As rap music ascend further into prominence, there is a duality suffered by those rising stars on the brink between underground success and mainstream fame. Towards the end of 2016, Nines, key figure on the scene since dropping his 2011 mixtape From Church Road To Hollywood, was signed by major label XL Recordings.
The Harlesden rapper follows his 2015 mixtape One Foot In with this twinned title, perhaps representing his position on this threshold. He may not be there for long, though, considering that on release One Foot Out sailed straight to number 2 on the iTunes chart.
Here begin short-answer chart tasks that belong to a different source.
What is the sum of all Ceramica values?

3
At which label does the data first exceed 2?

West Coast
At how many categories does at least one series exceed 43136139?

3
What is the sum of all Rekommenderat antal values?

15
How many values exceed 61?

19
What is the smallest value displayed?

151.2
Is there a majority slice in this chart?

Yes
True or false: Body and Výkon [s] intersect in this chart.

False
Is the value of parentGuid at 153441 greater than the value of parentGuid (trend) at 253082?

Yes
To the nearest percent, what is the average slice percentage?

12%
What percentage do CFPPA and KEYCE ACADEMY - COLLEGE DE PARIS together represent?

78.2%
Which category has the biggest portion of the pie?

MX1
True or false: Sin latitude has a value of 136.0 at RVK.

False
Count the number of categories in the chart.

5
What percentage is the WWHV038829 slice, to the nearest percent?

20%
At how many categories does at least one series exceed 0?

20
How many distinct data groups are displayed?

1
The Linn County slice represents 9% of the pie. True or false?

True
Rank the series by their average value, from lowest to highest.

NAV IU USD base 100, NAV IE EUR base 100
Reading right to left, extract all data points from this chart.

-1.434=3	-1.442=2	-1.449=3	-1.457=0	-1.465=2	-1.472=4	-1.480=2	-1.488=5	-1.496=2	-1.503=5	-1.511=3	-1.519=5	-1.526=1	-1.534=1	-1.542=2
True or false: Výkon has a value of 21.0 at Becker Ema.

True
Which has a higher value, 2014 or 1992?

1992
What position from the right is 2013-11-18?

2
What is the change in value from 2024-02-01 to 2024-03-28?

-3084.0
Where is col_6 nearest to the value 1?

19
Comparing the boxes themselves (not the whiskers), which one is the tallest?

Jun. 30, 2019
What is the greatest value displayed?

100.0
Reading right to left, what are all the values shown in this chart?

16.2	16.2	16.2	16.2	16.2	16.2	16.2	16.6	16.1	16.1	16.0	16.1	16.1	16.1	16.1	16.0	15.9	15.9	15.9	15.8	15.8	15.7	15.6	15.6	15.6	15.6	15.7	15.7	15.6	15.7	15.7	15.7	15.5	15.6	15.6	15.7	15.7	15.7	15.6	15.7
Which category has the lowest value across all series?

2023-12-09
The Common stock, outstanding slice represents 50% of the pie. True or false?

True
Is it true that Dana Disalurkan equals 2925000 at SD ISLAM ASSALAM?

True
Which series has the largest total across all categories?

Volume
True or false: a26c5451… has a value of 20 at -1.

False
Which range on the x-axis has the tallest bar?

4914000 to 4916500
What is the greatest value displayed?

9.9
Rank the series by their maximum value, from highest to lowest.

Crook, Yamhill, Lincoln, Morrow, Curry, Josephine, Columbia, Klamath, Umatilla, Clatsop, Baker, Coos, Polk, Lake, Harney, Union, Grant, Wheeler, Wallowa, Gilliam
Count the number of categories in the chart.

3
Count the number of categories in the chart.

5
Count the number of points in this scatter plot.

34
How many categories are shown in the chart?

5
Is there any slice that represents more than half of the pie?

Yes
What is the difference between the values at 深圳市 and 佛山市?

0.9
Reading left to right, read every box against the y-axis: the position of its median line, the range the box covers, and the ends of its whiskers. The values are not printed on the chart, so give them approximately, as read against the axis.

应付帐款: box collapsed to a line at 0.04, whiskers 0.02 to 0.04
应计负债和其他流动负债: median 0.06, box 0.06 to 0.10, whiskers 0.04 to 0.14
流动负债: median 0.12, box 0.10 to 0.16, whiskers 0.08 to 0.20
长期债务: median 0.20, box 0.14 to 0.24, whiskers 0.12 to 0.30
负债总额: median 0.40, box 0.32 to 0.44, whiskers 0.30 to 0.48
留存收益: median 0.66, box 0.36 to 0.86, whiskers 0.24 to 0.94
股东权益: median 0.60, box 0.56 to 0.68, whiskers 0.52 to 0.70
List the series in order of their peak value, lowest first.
And listening to it, it’s clear to see why. This record is comprised of solid hooks, spacious production and head-bobbing beats. The bars are standard Nines (drugs and girls, largely) though cheeky allusions to politics on “Intro” (“If labour wins the next election/I hope they don’t tighten up the borders“, “They ain’t seen this much white since the EDL march“) pepper this with a bit of topicality.
Despite the tendency towards typical trap themes (albeit delivered with candour), deeper topics are explored; “I Wonder“, featuring Akala, is a sociopolitical musing that samples an Akala interview to encapsulate the track’s gritty realism. Tundra-like frostiness in the production achieves a pensive vibe and the brooding nature of the lyrics is amplified by their deeper delivery.
The pulse of the interview snippet fits so satisfyingly into the beat behind it, whilst musing on the “real criminals in suits and ties“; as the beat fades away dreamily, it seems Nines is being shaken out of a trance, presumably ‘wondering’ about all this stuff, by someone going “Yo, NINES!” (a nice touch that adds to the realism of the track).
Although the bars are largely not standout, this record kills on the basis of its musical and production quality; in terms of sound palette used, it’s a winning combination of ethereal high-end synths offset with fat trap beats and bass, marrying hooks that are executed perfectly. “Love 2 The Game“, featuring London-based singer-songwriter Hudson East, is dragged along by its insistent nagging vocal sample and reluctant beat.
“These Keys“, which features a verse from Berner of Taylor Gang, is propelled by a spacious bell-infused sample, whilst I am drawn in instantly by the pitched-up baby-voice intro on “Stacey Adams“, and remain drawn in when these are offset instantly with the gruff depth of the beat that ensues.
Featuring East London rapper J Hus, “High Roller” features some nice vocoder action at the start creating a spacey atmosphere alongside some granulated/reversed samples, the combined effect of which puts you in a trance of the best kind. Its celestial underwater vibe is emphasised when juxtaposed with cheeky bars like “You wouldn’t know money if it slapped you in the face“.
Meanwhile, “Make It Last” is a sparse, spacey slow-burner with smooth vocals and a notably more subdued delivery of bars. There’s a great moment where the beat suddenly goes ditzy and pitched down samples shift and shimmer either side of my speakers and shake in the refrain – altogether this is the most bleakly atmospheric track on the album.
Though the record is about 90% frosty beats, there are bursts of warmth in the production; “Hoes“, featuring Tiggs Da Author, has a melodic, sunset feeling provided by groovy guitar licks and fills and tongue-in-cheek bars (“She don’t like boys her own age, only them fly olders/In expensive clothes, don’t get it twisted though/Some of the coolest bitches I ever met was hoes“).
Admittedly, all-killer-no-filler this ain’t. The only tracks that slightly disappointed were “Getting Money Now” and “Nervous“. Perfectly good trap tracks with nice melodic lines and okay lyrics, but in the light of the brilliance of the rest of the record, they fell kinda flat.
Altogether, though, this is a highly impressive record – I’m left wondering when the next record is coming out, and wondering what it may be called, with both feet spoken for. Either way, I have faith it will continue Nine’s legacy: wavy, textural trap music at its best.